Problems to work on:
1 – In the Jerusalem Unfiltered description, what have young citizens largely done?
2 – Do these statements agree with the Jerusalem Unfiltered description? Answer yes or no for each, quoting the words that decide it. (a) Ultra-Orthodox extremists are tightening their political grip on the city's infrastructure. (b) Young citizens have largely moved into the capital. (c) The place of women in public life is becoming less restricted.

== Document passage ==

In a city notorious for intercultural tension, a new battle is brewing.
At its center, young artists and activists struggle to keep Jerusalem vibrant and democratic in the face of a rising tide of religious fundamentalism.
Explore Jerusalem as you've never seen it before. Unlike the Israel shown on the news, Jerusalem Unfiltered transports you directly to life on the streets of Israel's capital city, through the voices of its most dynamic and passionate citizens.
In a city notorious for intercultural tension, a new battle is brewing. At its center, a diverse group of young artists and activists has taken on a rising tide of religious fundamentalism in a struggle for the future of their city. As ultra-Orthodox extremists tighten their political grip on the city's infrastructure, progressive voices struggle to be heard - and the place of women in public life faces increasing restrictions. Thus, young citizens have largely fled the capital, abandoning its social and economic turmoil and deeming the city unlivable.

===
== Data records ==

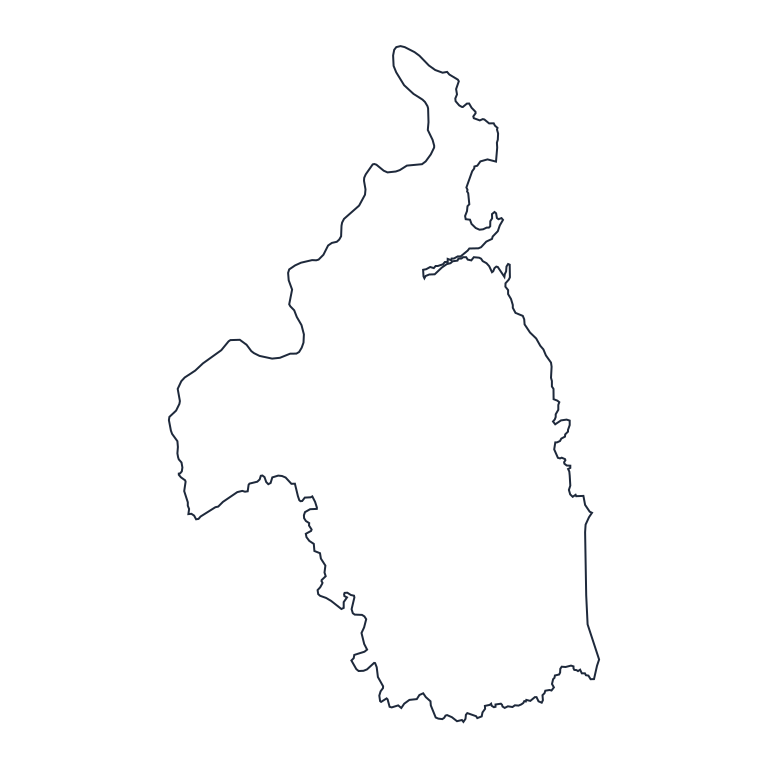 Lilala, Maseru, Lesotho
{"feature_id": "5366337B93833812873267", "entity_name": "Lilala", "entity_type": "district", "adm_level": 2, "iso_a3": "LSO", "parent_name": "Lesotho", "parent_adm1": "Maseru", "projection": "robinson", "projection_center": [27.404, -29.498], "detail": "fine", "context": "isolated", "style": "outline", "palette": "slate", "viewbox_px": 768, "rotation_deg": 0, "n_neighbors": 0, "source": "geoboundaries", "source_scale": "gbopen_adm2", "svg_char_len": 6105}
<svg xmlns="http://www.w3.org/2000/svg" viewBox="0 0 768 768"><path d="M463.4,721.9L465.5,718.8L465.9,714.8L467.3,713.1L476.1,716.2L477.3,718.1L481.7,716.4L482.5,712.4L485.1,708.8L484.9,705.9L489.7,704.9L491.1,703.7L491.7,705.8L493.9,707.2L495.5,706.8L495.5,704.5L500.9,703.7L502.1,704.9L502.5,706.5L504.7,707.9L507.9,706.3L512.5,707.0L514.9,705.3L518.5,705.6L521.3,704.4L523.3,703.0L524.3,701.1L525.8,701.5L526.3,699.9L530.3,700.9L534.9,697.1L536.5,697.1L538.5,701.3L541.7,702.7L542.9,700.2L542.5,695.2L544.5,693.2L545.3,690.7L549.5,690.0L551.5,690.5L553.9,687.4L552.0,684.0L553.1,679.2L554.5,677.8L554.9,675.5L559.1,674.5L560.1,672.6L560.3,668.8L561.7,666.7L565.6,667.0L571.0,665.6L573.5,666.4L573.5,668.4L574.3,669.9L576.5,670.1L578.0,671.1L580.1,669.7L581.8,673.3L584.9,673.3L585.9,675.2L588.4,675.6L590.6,679.2L594.0,679.1L597.0,665.8L599.1,659.5L587.6,624.4L586.2,595.3L585.1,532.2L585.6,524.6L589.0,517.2L592.0,512.8L589.7,511.7L585.1,504.9L583.4,495.9L576.2,496.2L575.6,494.8L572.7,496.8L570.2,494.4L568.9,489.9L570.3,485.6L569.7,475.5L569.3,471.5L568.1,469.0L570.3,467.9L570.3,465.7L566.7,465.5L564.4,463.7L564.1,462.2L565.4,460.2L565.0,459.1L561.7,457.7L560.0,458.4L557.9,457.8L554.2,449.4L555.3,442.4L557.0,442.4L560.0,441.0L561.3,438.6L565.0,436.6L565.2,434.4L568.0,431.6L568.0,429.9L569.7,425.1L569.7,420.6L566.6,419.6L561.0,420.4L555.2,424.3L553.0,421.5L554.8,419.4L555.7,417.0L555.7,414.3L558.3,409.8L558.3,404.9L559.3,402.2L557.3,400.6L553.6,399.2L553.5,388.9L551.9,386.5L551.9,381.0L551.0,377.8L551.6,366.7L551.0,362.6L545.9,355.4L543.4,349.4L540.3,345.8L536.2,338.5L530.0,332.5L524.6,324.4L524.2,319.3L522.8,315.9L515.5,312.9L512.8,307.8L512.8,305.0L511.0,299.0L508.1,294.1L508.1,290.1L505.4,286.7L505.5,283.3L508.8,279.6L509.9,277.3L509.7,264.7L508.1,264.0L506.5,266.5L506.1,271.4L504.8,274.1L504.4,276.9L497.8,267.0L496.3,266.6L494.5,268.1L493.2,271.3L492.0,272.2L489.2,266.2L486.5,263.2L482.7,261.1L481.1,258.7L479.1,257.7L473.8,257.2L471.3,260.4L467.7,259.6L466.2,257.2L463.1,257.2L461.5,258.5L458.4,258.7L457.5,260.6L452.6,261.3L450.5,263.2L446.8,264.1L441.9,267.5L434.7,274.3L429.3,274.5L425.6,276.0L424.4,278.3L423.5,276.4L423.1,269.8L426.2,269.2L430.2,267.0L433.8,268.1L435.6,266.0L437.8,266.0L442.9,264.3L444.9,262.0L447.7,261.9L447.7,258.9L451.2,260.2L451.6,258.5L453.9,258.5L457.7,256.4L460.6,256.4L467.7,250.6L469.3,248.5L478.4,248.3L481.1,247.2L486.3,241.6L492.0,238.9L492.7,236.5L497.8,231.2L499.8,225.4L503.0,219.9L501.5,218.1L498.5,219.2L496.9,218.0L496.1,213.3L494.5,212.0L492.0,214.1L492.1,218.4L490.3,221.2L490.2,226.3L488.9,227.6L486.7,227.6L483.1,229.3L479.5,229.7L475.7,228.0L471.5,223.9L470.0,219.7L465.7,219.2L465.1,216.0L467.0,211.1L467.5,206.2L469.3,204.3L468.2,193.2L467.1,191.5L467.5,189.8L466.4,187.5L472.2,171.2L474.2,168.5L474.4,166.5L477.3,165.7L480.4,161.4L487.5,159.4L496.0,161.6L497.2,147.6L496.9,142.7L497.8,139.7L498.1,133.5L497.0,129.6L497.5,127.9L494.9,125.6L493.7,123.3L489.1,123.4L484.4,119.5L482.8,119.1L479.8,120.4L473.8,118.2L473.3,116.4L475.6,113.2L475.5,111.8L471.6,107.8L469.1,103.5L466.9,103.6L462.8,107.0L461.8,106.9L459.2,105.4L455.6,101.2L455.3,98.5L457.0,94.4L456.1,89.1L458.8,81.3L457.9,79.7L449.3,74.5L447.1,71.9L442.6,72.7L435.2,70.0L428.9,65.5L419.4,55.7L414.5,52.1L404.7,47.1L400.5,46.1L396.3,47.1L394.2,49.8L393.1,55.5L393.6,65.9L396.2,72.3L404.1,85.2L413.5,93.9L422.5,99.6L425.0,102.0L427.5,106.2L428.1,108.4L428.5,122.2L427.8,130.0L432.6,139.9L434.2,145.8L434.1,147.6L430.8,154.4L425.7,161.4L422.0,164.2L406.9,165.6L399.8,170.1L395.8,171.5L387.5,172.4L383.7,170.7L376.4,164.7L374.3,164.0L372.7,164.4L365.7,174.4L364.2,177.8L364.0,180.8L365.5,189.4L365.0,194.7L359.1,205.6L344.0,218.9L342.1,222.6L341.5,225.8L341.1,236.3L339.2,239.6L336.8,241.8L331.9,242.9L328.1,245.5L323.4,254.8L318.6,259.6L316.2,260.3L312.1,260.1L301.0,262.7L295.1,265.4L289.2,269.4L288.1,272.9L288.7,280.3L292.1,289.6L289.2,304.3L290.3,306.3L294.2,310.3L296.8,317.0L301.5,325.1L303.9,334.4L303.5,342.6L301.7,347.7L299.1,352.0L296.4,353.6L290.1,353.7L279.9,357.8L272.1,358.6L259.5,355.9L253.9,353.1L251.3,351.1L246.6,344.8L239.8,339.8L230.4,340.1L228.6,341.3L221.3,350.2L202.9,363.4L195.2,370.6L184.7,377.5L181.3,381.2L177.7,388.9L179.9,401.1L179.4,403.9L176.1,410.6L169.4,416.9L168.9,420.1L170.9,430.6L172.1,433.9L177.4,441.2L177.9,447.0L177.4,453.4L178.1,457.3L178.8,459.4L181.5,462.5L182.4,467.5L181.8,471.4L180.1,473.4L178.8,473.6L178.8,474.8L180.9,477.3L185.1,480.3L185.6,481.7L184.2,491.1L187.8,502.3L187.8,505.7L189.1,509.0L188.4,514.1L191.4,513.8L194.1,515.6L196.1,519.3L198.5,518.9L200.6,516.5L215.4,507.2L218.2,506.6L222.9,501.9L237.3,492.1L242.3,490.9L245.0,491.7L247.7,491.3L248.6,484.8L249.5,483.6L257.3,481.7L259.7,479.4L260.8,475.8L262.4,475.5L264.5,477.1L266.2,482.0L268.3,484.2L270.6,483.0L272.3,477.4L278.2,475.6L282.0,476.0L285.6,477.5L291.4,483.8L294.9,483.7L297.9,496.1L299.3,500.2L300.5,501.2L302.2,501.0L304.8,497.6L310.7,497.3L312.3,496.4L315.1,501.9L316.9,507.6L316.8,508.9L310.1,509.2L305.0,512.1L303.9,515.3L304.1,518.2L305.9,521.0L309.2,523.1L309.0,525.5L311.6,529.5L311.1,530.9L305.8,533.8L306.5,537.2L309.3,540.9L313.8,543.9L314.4,551.0L320.0,553.2L320.9,558.6L325.4,565.6L324.5,572.5L325.7,576.2L321.7,580.0L321.5,581.1L322.5,582.8L322.2,583.7L320.2,587.3L317.6,590.1L318.2,594.1L320.1,595.8L326.0,597.9L331.1,600.9L341.4,609.0L343.7,607.9L343.7,602.1L347.0,597.4L344.4,596.1L344.1,594.2L344.6,592.9L347.3,592.7L350.9,595.0L354.0,595.7L354.4,597.4L351.6,609.2L352.8,613.2L354.7,614.6L362.0,614.9L364.4,616.4L366.2,619.2L364.1,627.4L361.5,633.0L364.2,644.0L367.1,649.6L364.5,651.7L354.3,654.9L353.7,658.2L351.4,660.5L356.3,669.1L358.6,671.0L363.5,670.8L367.0,669.4L374.1,662.9L375.1,663.1L376.7,667.2L377.9,677.0L383.1,686.3L383.0,688.1L380.6,691.3L379.3,695.6L380.1,701.1L381.1,701.9L386.6,698.4L387.6,699.4L389.6,706.8L391.7,707.4L398.2,705.4L401.3,708.0L404.2,703.7L409.4,699.9L416.8,699.1L419.4,695.0L423.2,693.3L425.8,697.1L430.5,701.3L430.8,705.4L435.7,717.5L438.3,718.6L442.3,719.1L444.2,717.8L445.5,715.6L447.1,715.1L451.9,717.2L457.0,721.2L461.9,720.0L463.4,721.9Z" fill="none" stroke="#1e293b" stroke-width="2"/></svg>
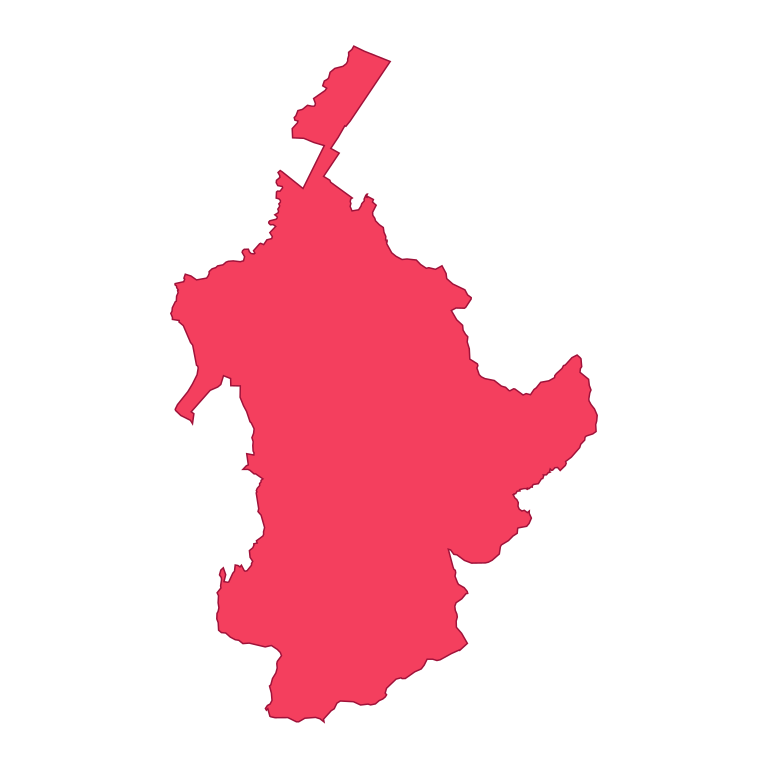 the district of Rasnov, Brasov, Romania
{"feature_id": "2599482B99347531874723", "entity_name": "Rasnov", "entity_type": "district", "adm_level": 2, "iso_a3": "ROU", "parent_name": "Romania", "parent_adm1": "Brasov", "projection": "equal_earth", "projection_center": [25.475, 45.557], "detail": "fine", "context": "isolated", "style": "filled", "palette": "rose", "viewbox_px": 768, "rotation_deg": 0, "n_neighbors": 0, "source": "geoboundaries", "source_scale": "gbopen_adm2", "svg_char_len": 6113}
<svg xmlns="http://www.w3.org/2000/svg" viewBox="0 0 768 768"><path d="M565.6,461.5L571.4,457.1L579.7,447.6L580.7,444.3L584.7,440.1L585.0,437.3L586.3,436.0L592.8,433.9L596.1,431.5L595.7,424.6L596.7,421.0L597.2,415.3L594.5,409.0L591.0,404.5L589.1,401.0L588.8,399.1L589.8,392.9L591.0,390.0L589.3,385.5L588.6,379.3L580.0,372.3L580.4,368.6L581.7,366.7L581.0,358.8L580.1,357.7L577.1,355.0L572.0,357.6L565.3,365.0L563.5,365.6L562.1,368.4L556.4,373.6L554.8,375.6L554.6,377.6L548.9,380.8L540.7,382.3L536.3,387.8L534.0,389.5L530.5,394.7L526.1,393.6L523.1,395.0L514.9,389.0L513.6,388.8L509.9,390.8L508.9,390.5L505.6,387.3L501.4,386.1L494.3,380.5L484.9,378.6L481.3,376.8L479.2,374.7L476.9,368.0L477.9,365.7L477.4,363.9L469.8,359.1L469.3,348.8L467.2,341.9L467.8,336.8L465.5,334.3L463.1,330.2L462.6,325.3L456.7,319.8L451.3,310.5L456.0,308.0L464.5,308.2L465.8,307.2L471.1,299.1L471.2,297.6L467.6,294.9L464.9,289.8L452.8,284.0L446.7,278.6L446.1,273.5L442.0,265.8L435.5,269.3L428.8,267.7L426.3,268.3L420.6,264.5L416.3,260.0L407.0,259.0L402.0,259.5L396.0,256.3L391.7,252.8L386.8,243.9L386.5,241.8L387.1,241.8L387.1,240.2L385.6,240.0L385.8,236.4L384.0,232.3L383.3,227.5L379.4,224.8L375.5,220.8L374.8,218.3L372.8,215.3L372.6,212.3L376.2,205.2L372.5,202.0L373.4,199.5L367.7,196.5L367.1,197.4L366.0,196.8L367.4,194.1L367.0,194.1L365.8,195.3L364.1,199.1L364.3,200.8L361.8,203.6L360.9,206.3L358.6,209.8L352.0,210.9L350.1,206.4L350.9,203.5L350.2,201.6L350.7,199.1L352.3,198.0L330.7,182.3L329.8,180.2L323.6,176.4L339.2,153.1L330.8,148.4L338.2,137.3L344.8,125.8L345.9,126.3L350.2,121.0L390.2,61.5L364.3,51.2L353.8,46.1L351.9,49.5L348.6,52.3L348.7,55.7L347.7,59.0L347.7,61.1L346.4,63.6L343.0,66.3L334.8,68.4L330.1,72.3L328.7,77.8L327.6,79.1L324.3,81.0L322.7,85.8L326.7,88.2L325.1,90.5L313.6,98.5L315.4,103.4L315.0,105.4L314.1,106.2L311.9,106.2L307.5,105.3L302.4,109.4L297.9,110.6L295.9,115.8L294.2,117.6L294.9,120.2L297.9,121.0L297.5,122.8L292.2,128.6L292.6,137.8L303.8,138.3L313.9,142.5L324.3,145.6L303.0,188.5L282.3,171.9L280.2,170.5L278.0,172.5L279.7,175.5L279.9,177.4L276.5,180.3L276.2,182.7L277.8,185.6L282.3,186.5L282.6,187.9L280.0,191.2L277.5,191.1L276.5,192.0L276.2,198.1L278.8,198.8L280.4,200.4L280.4,202.2L278.8,203.9L279.6,205.5L279.4,206.8L277.8,209.1L278.5,211.0L278.2,212.7L274.8,214.8L277.1,216.7L277.3,217.8L276.1,219.2L269.8,220.8L268.7,222.1L268.9,223.3L270.4,224.8L273.2,224.6L275.7,226.4L269.8,232.6L272.3,236.6L271.7,238.6L266.9,239.8L263.7,244.6L260.6,243.3L259.6,243.8L253.5,250.7L254.9,253.2L254.0,253.9L251.0,253.5L249.4,251.8L248.4,249.2L244.2,249.3L242.6,250.7L242.1,252.3L244.6,256.7L243.5,260.8L240.3,261.7L233.2,260.9L228.3,261.3L226.1,262.1L223.0,264.8L217.6,265.9L215.8,267.6L212.1,268.8L209.7,271.0L209.0,271.9L209.3,273.1L208.3,275.7L206.6,278.1L196.5,279.9L191.0,276.0L185.3,274.2L183.9,278.2L184.7,279.1L183.7,281.7L175.1,283.6L175.0,284.8L176.5,286.0L176.7,287.7L178.3,290.0L177.6,290.5L178.1,292.7L176.6,296.1L176.3,301.2L175.3,301.7L172.3,307.8L172.0,311.3L170.8,313.4L172.4,317.3L172.4,319.4L179.2,320.5L179.0,322.0L183.3,325.6L190.5,342.4L192.7,345.2L196.5,365.2L197.7,366.1L198.2,367.9L197.1,374.7L192.4,384.1L187.8,391.7L177.5,404.6L175.2,409.3L175.6,410.5L180.8,415.5L190.4,420.3L192.5,423.7L193.9,413.7L191.2,411.8L210.2,390.3L217.8,387.0L220.8,384.5L223.5,375.7L230.6,378.5L230.8,385.7L240.3,385.9L240.1,397.3L243.5,405.7L246.6,411.5L250.0,421.7L251.3,423.0L254.1,428.8L253.6,433.3L251.9,437.7L253.2,441.7L252.8,445.5L253.1,451.0L254.0,452.8L253.8,455.0L246.7,453.7L248.3,464.9L246.3,465.8L242.9,469.4L247.9,469.4L249.8,470.2L254.1,473.9L255.6,473.8L262.9,478.9L261.1,480.3L261.0,482.0L259.6,483.5L259.7,485.5L257.2,488.4L256.3,490.7L256.9,491.9L256.2,492.9L258.7,508.7L258.0,511.6L261.1,515.2L264.6,527.6L263.5,531.8L263.6,534.3L262.9,536.0L256.4,540.8L257.2,543.0L253.8,543.8L253.9,545.3L252.8,547.8L249.4,550.6L250.1,557.4L252.7,561.3L251.5,563.5L251.5,565.2L247.1,570.7L245.1,571.2L244.2,570.6L241.4,565.2L240.0,566.9L237.9,565.5L235.2,565.0L234.5,571.2L232.8,573.2L228.8,581.9L227.6,582.3L224.0,581.6L225.7,574.7L223.3,567.8L220.8,570.1L219.5,574.9L221.3,577.6L221.5,579.9L220.6,585.9L220.9,588.0L217.1,592.8L218.5,595.7L218.1,602.8L218.9,607.7L218.1,611.4L217.0,613.4L216.8,618.9L218.2,622.7L218.6,630.2L221.4,632.6L225.7,633.0L230.3,637.1L235.2,639.7L238.8,640.3L242.9,643.6L249.2,643.1L265.2,646.9L271.4,645.5L277.3,649.4L280.3,652.5L281.5,655.7L277.3,661.4L276.8,663.7L277.2,668.0L275.9,672.9L272.5,678.5L270.8,684.9L269.5,686.0L271.4,693.1L272.0,700.4L270.1,704.0L267.4,705.5L265.4,708.5L266.4,710.2L267.8,708.7L269.9,716.3L270.9,716.8L275.0,717.7L287.9,717.6L296.4,721.8L298.7,721.8L304.9,718.2L315.6,717.4L320.0,718.8L324.0,721.9L323.5,719.2L331.2,710.7L334.2,708.8L336.9,703.2L340.3,701.0L353.4,701.7L360.6,705.0L368.0,704.1L370.6,704.9L375.4,703.9L379.2,700.6L382.8,699.0L385.2,697.0L386.6,694.8L385.2,693.1L386.5,688.3L396.1,679.1L401.0,677.8L402.1,678.6L405.3,678.5L414.8,671.8L421.3,668.9L424.2,665.1L427.1,659.2L432.7,659.2L436.9,660.5L440.1,659.8L451.3,653.6L459.3,650.0L459.7,650.4L467.4,643.4L461.6,633.3L456.4,627.3L456.2,621.1L457.3,617.0L456.9,614.2L455.3,610.4L454.8,606.2L456.1,602.7L461.8,598.8L466.0,593.7L467.7,593.4L467.2,591.4L464.2,587.7L458.5,584.4L457.4,582.4L455.0,576.2L455.7,572.7L455.3,570.3L453.9,569.3L453.0,566.9L448.3,549.2L450.6,549.9L453.8,554.3L456.9,554.8L464.4,560.4L471.5,563.1L485.4,562.9L488.4,562.2L492.2,560.2L499.3,554.0L500.4,546.7L501.4,544.9L508.5,540.6L513.0,536.0L517.2,533.3L517.7,528.3L518.2,527.9L526.7,526.3L529.1,523.4L531.4,518.1L529.2,513.3L529.3,511.0L527.3,512.6L524.3,510.3L521.9,511.0L519.2,509.1L518.0,506.2L518.3,502.6L516.8,499.6L514.9,498.0L513.1,494.7L514.6,494.3L513.4,494.0L515.7,493.6L517.1,491.2L520.0,490.9L519.6,489.6L523.8,488.6L526.3,488.6L527.2,489.4L527.8,489.1L527.6,488.2L529.1,488.6L531.0,487.0L532.3,487.1L532.3,485.8L533.3,484.5L538.3,483.7L541.4,478.9L542.8,478.5L543.7,475.8L543.3,475.0L546.5,474.8L548.0,472.9L550.2,472.1L549.5,471.4L550.2,469.0L551.5,470.4L552.7,470.1L554.9,467.7L557.6,467.5L560.2,470.5L565.4,465.4L566.2,463.3L565.6,461.5Z" fill="#f43f5e" stroke="#9f1239" stroke-width="1.5"/></svg>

===

Set of answers:
1 – They have largely fled the capital, deeming the city unlivable.

2 –
(a) Yes: "As ultra-Orthodox extremists tighten their political grip on the city's infrastructure"
(b) No: "young citizens have largely fled the capital"
(c) No: "the place of women in public life faces increasing restrictions"